Domain-specific linguistic and propagation differences are quantified in the paper:

Word usage differences (word clouds): - Military: "navy" (海军), "army" (陆军) - Health: "patients" (患者), "hospital" (医院) - Education: "students" (学生), "university" (大学), "teacher" (教师) - Finance: "stock market" (股市), "investment" (投资)

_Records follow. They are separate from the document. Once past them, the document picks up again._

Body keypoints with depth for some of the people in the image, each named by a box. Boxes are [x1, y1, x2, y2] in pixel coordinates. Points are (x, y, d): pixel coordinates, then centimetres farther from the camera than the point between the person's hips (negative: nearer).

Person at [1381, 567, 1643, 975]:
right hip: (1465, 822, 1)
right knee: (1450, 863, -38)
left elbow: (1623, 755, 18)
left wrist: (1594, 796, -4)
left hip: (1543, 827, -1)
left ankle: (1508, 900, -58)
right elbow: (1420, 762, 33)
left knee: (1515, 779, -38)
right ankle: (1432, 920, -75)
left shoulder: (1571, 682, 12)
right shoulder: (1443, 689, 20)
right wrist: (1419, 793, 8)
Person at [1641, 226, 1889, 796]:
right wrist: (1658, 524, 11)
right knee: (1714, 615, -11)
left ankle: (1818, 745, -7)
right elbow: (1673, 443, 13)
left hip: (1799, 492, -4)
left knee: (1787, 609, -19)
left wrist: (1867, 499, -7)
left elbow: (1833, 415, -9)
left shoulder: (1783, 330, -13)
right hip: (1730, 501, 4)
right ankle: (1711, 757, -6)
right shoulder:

Propagation pattern differences: - Disaster news spreads faster and wider - Political news shows high engagement - Entertainment news exhibits different bot participation rates

These domain differences drive the fundamental motivation for multi-domain detection: a model trained on Politics fails on Entertainment, and vice versa.

Benchmark results

Evaluation results from MDFEND paper (F₁-scores) comparing single-domain, mixed-domain, and multi-domain methods:

Method Science Military Education Disasters Politics Health Finance Entertainment Society All
BERT_single 0.8192 0.7795 0.8136 0.7885 0.8188 0.8909 0.8464 0.8638 0.8242 0.8272
TextCNN_all 0.7254 0.8839 0.8362 0.8222 0.8561 0.8768 0.8638 0.8456 0.8540 0.8686
EANN 0.8225 0.9274 0.8624 0.8666 0.8705 0.9150 0.8710 0.8957 0.8877 0.8975
MMOE 0.8755 0.9112 0.8706 0.8770 0.8620 0.9364 0.8567 0.8886 0.8750 0.8947
EDDFN 0.8186 0.9137 0.8676 0.8786 0.8478 0.9379 0.8636 0.8832 0.8689 0.8919
MDFEND 0.8301 0.9389 0.8917 0.9003 0.8865 0.9400 0.8951 0.9066 0.8980 0.9137

Key findings: - Single-domain models perform poorly across domains (macro average 0.8272) - Multi-domain models substantially outperform mixed-domain (0.8795) - MDFEND achieves best overall F₁ of 0.9137, +1.62% above second-best baseline (MMOE at 0.8947) - Performance gains across all domains; strongest improvements in Disasters (0.9003) and Health (0.9400)

Intended use

  • Multi-domain fake news detection: Benchmark for evaluating methods that handle domain shift.
  • Transfer learning: Evaluate models' ability to generalize across different news domains.
  • Cross-domain generalization: Study how models trained on one domain transfer to others.
  • Domain adaptation: Research fine-tuning strategies for new domains with limited labeled data.
  • Chinese social media analysis: Rich dataset for studying misinformation on Weibo specifically.
  • Propagation analysis: Propagation graphs and temporal data enable study of information spread patterns by domain.

Limitations

  • Single platform: Dataset limited to Sina Weibo; generalization to Twitter, Facebook, or other platforms unknown.
  • Language: Chinese-only; monolingual evaluation cannot assess cross-lingual transfer.
  • Domain categories: Nine domains are coarse-grained; fine-grained categorization (e.g., vaccine misinformation vs. general health) might reveal additional domain shift challenges.
  • Data size: 9,128 total items is relatively small compared to English benchmarks (FakeNewsNet: 35K+ articles, NELA-GT-2022: 1.78M articles); multimodal approaches are underdeveloped.
  • Temporal bias: Collection period (Dec 2014–Mar 2021) spans different eras of platform policies and user behavior; no controlled temporal split provided.
  • Expert annotation: Domain labels assigned by 10 experts with majority voting; potential disagreement on boundary cases not quantified.

Connections

  • FakeNewsNet is the dominant multi-dimensional benchmark for English; Weibo21's multi-domain structure complements FakeNewsNet's multi-source richness.
  • CHECKED is another Chinese Weibo dataset but focuses exclusively on COVID-19; Weibo21 is broader in scope.
  • Nan et al. (2021) introduces Weibo21 and proposes MDFEND.
  • Silva et al. (2021) addresses similar cross-domain challenges for multimodal detection on English datasets.
  • Wang et al. (2018) — EANN pioneered event-invariant learning; MDFEND extends the idea to explicit domain-aware gating.